La spagnola, madre di pandemie

La spagnola, madre di pandemie

"Quando, fra fine febbraio e inizi marzo 2020, il coronavirus ha cominciato ad invadere i paesi europei, in primis l'Italia, avevo appena finito di vagabondare fra gli archivi di Stato, dopo due anni di ricerca sulla Grande Guerra. Fra la grande quantità di materiale documentario accumulato, mi ritrovavo quello relativo alla spagnola. La sottovalutazione diffusa di fronte alle prime avvisaglie della nuova pandemia e lo scetticismo suscitato dalle misure governative per il Coronavirus, seguite dal lockdown, mi persuasero ad abbandonare la stesura già avanzata del lavoro per dedicarmi a tempo pieno all'altra pandemia che colpì l'Italia nel 1918, con punte massime di mortalità e di letalità fra il settembre e l'ottobre.
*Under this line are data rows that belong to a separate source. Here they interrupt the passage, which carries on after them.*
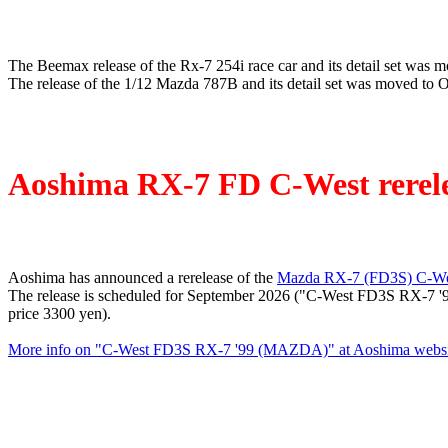
The Beemax release of the Rx-7 254i race car and its detail set was 
The release of the 1/12 Mazda 787B and its detail set was moved to 
Aoshima RX-7 FD C-West rerel
Aoshima has announced a rerelease of the
Mazda RX-7 (FD3S) C-Wes
The release is scheduled for September 2026 ("C-West FD3S RX-7 '9
price 3300 yen).
More info on "C-West FD3S RX-7 '99 (MAZDA)" at Aoshima websi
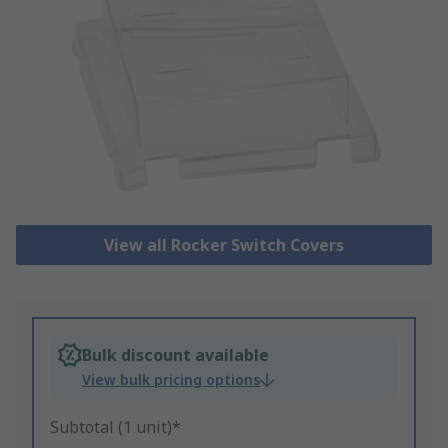
View all Rocker Switch Covers
Bulk discount available
View bulk pricing options
Subtotal (1 unit)*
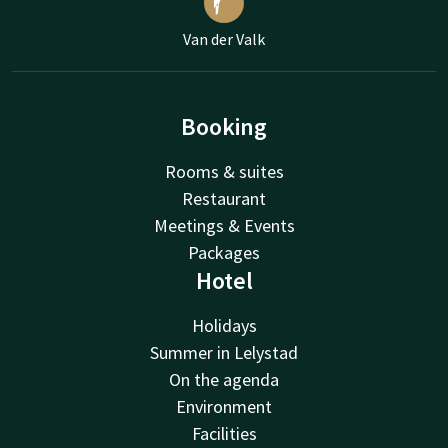
Van der Valk
Booking
Rooms & suites
Restaurant
Meetings & Events
Packages
Hotel
Holidays
Summer in Lelystad
On the agenda
Environment
Facilities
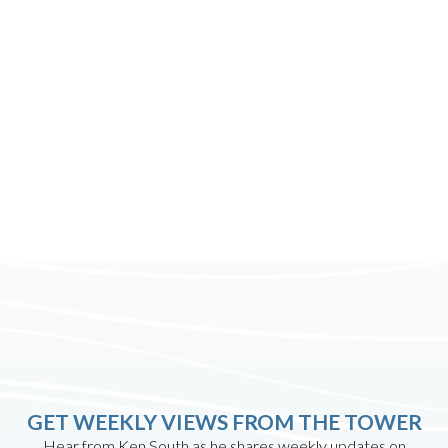
GET WEEKLY VIEWS FROM THE TOWER
Hear from Ken South as he shares weekly updates on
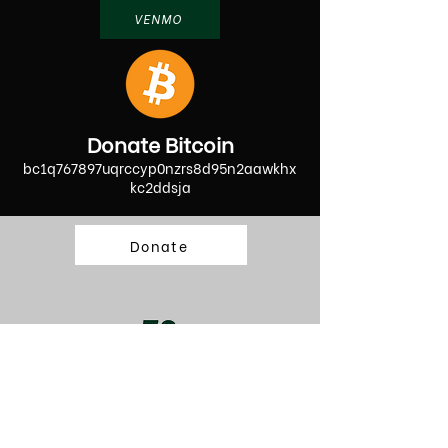
VENMO
Donate Bitcoin
bc1q767897uqrccyp0nzrs8d95n2aawkhx
kc2ddsja
Donate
Intravvedevo che un copione stava per riproporsi: il capro espiatorio (un paese straniero esportatore di infezione); produrre ad ogni costo per la guerra e l'economia di guerra e un secolo fa, e per il profitto senza lacci e lacciuoli oggi; le spinte corporative provenienti dalla società civile, la polverizzazione politica dei centri decisionali e la relativa contraddittorietà ed inefficacia delle misure di rilevazione e di isolamento; il difficile rapporto fra scienza e potere politico sino all'autismo; la rimozione della tragedia sanitaria e sociale in atto sino al negazionismo; la crescita della disuguaglianza sociale e territoriale; il contagio e la letalità selettivi per classi sociali e classi di età; il rifiuto di misure di isolamento, sino alle rivolte, a fronte di un governo e di uno Stato non legittimato; censure sulle cifre dei morti e degli infettati; il dramma della morte in solitudine e in fosse comuni, e il lutto non condivisibile."